Xenorhabdus ishibashii

Scientific classification
- Domain: Bacteria
- Kingdom: Pseudomonadati
- Phylum: Pseudomonadota
- Class: Gammaproteobacteria
- Order: Enterobacterales
- Family: Morganellaceae
- Genus: Xenorhabdus
- Species: X. ishibashii
- Binomial name: Xenorhabdus ishibashii Kuwata et al. 2013
- Type strain: CGMCC 1.9166, DSM 22670, GDh7

= Xenorhabdus ishibashii =

- Genus: Xenorhabdus
- Species: ishibashii
- Authority: Kuwata et al. 2013

Species of bacterium

Xenorhabdus ishibashii is a species of Gram-negative bacteria belonging to the genus Xenorhabdus which has been isolated from the nematode Steinernema aciari collected in the Guangdong Province in China and in Japan.

== Taxonomy ==
Xenorhabdus ishibashii belongs to the family Morganellaceae within the order Enterobacterales. The species was formally described in 2013 based on phenotypic characteristics and molecular phylogenetic analyses.

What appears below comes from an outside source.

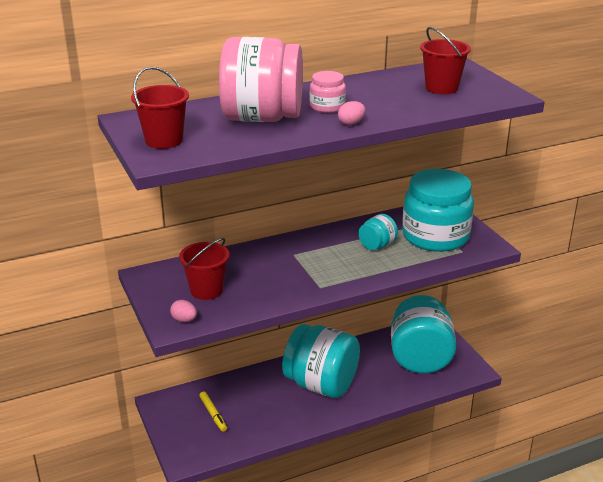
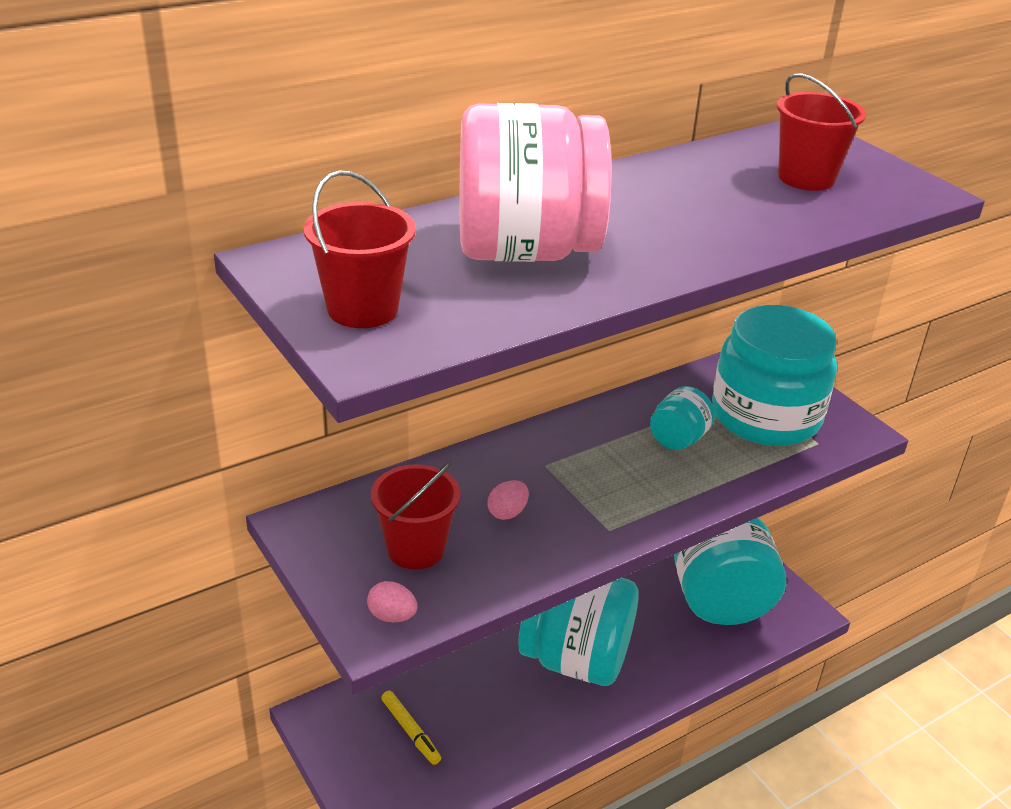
camera: 10 degrees left, 5 degrees up
pink jar [310,71,346,113] -> none
pink egg [338,101,365,125] -> pink egg moved to [487,480,529,520]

== Discovery and description ==
The species was first isolated from entomopathogenic nematodes of the genus Steinernema, collected in Japan and China. Phylogenetic analyses based on 16S rRNA gene sequences and multilocus sequence analysis demonstrated that the isolates represented a novel species within the genus Xenorhabdus.

== Morphology and physiology ==
Xenorhabdus ishibashii is a Gram-negative, rod-shaped, motile bacterium. It is a facultative anaerobe, mesophilic, and does not form spores. Its physiological characteristics are consistent with those of other members of the genus Xenorhabdus.

== Ecology ==
Species of the genus Xenorhabdus exist in an obligate mutualistic relationship with nematodes of the genus Steinernema. The bacteria are carried by infective juvenile nematodes and are released into the insect hemocoel during infection, where they proliferate and contribute to host death.

== Host interactions ==
The association between Xenorhabdus bacteria and Steinernema nematodes is mutually beneficial. The bacteria produce toxins and antimicrobial compounds that suppress the insect immune system and inhibit competing microorganisms, while the nematodes serve as vectors for bacterial transmission.

== Genetics ==
Phylogenetic analyses based on 16S rRNA gene sequences indicate that Xenorhabdus ishibashii is genetically distinct from closely related species within the genus. Multilocus sequence analysis further supports its classification as a separate species.

== Significance ==
Members of the genus Xenorhabdus are of scientific interest due to their ability to produce insecticidal and antimicrobial secondary metabolites. These properties make them potential candidates for biological pest control and a source of novel bioactive compounds.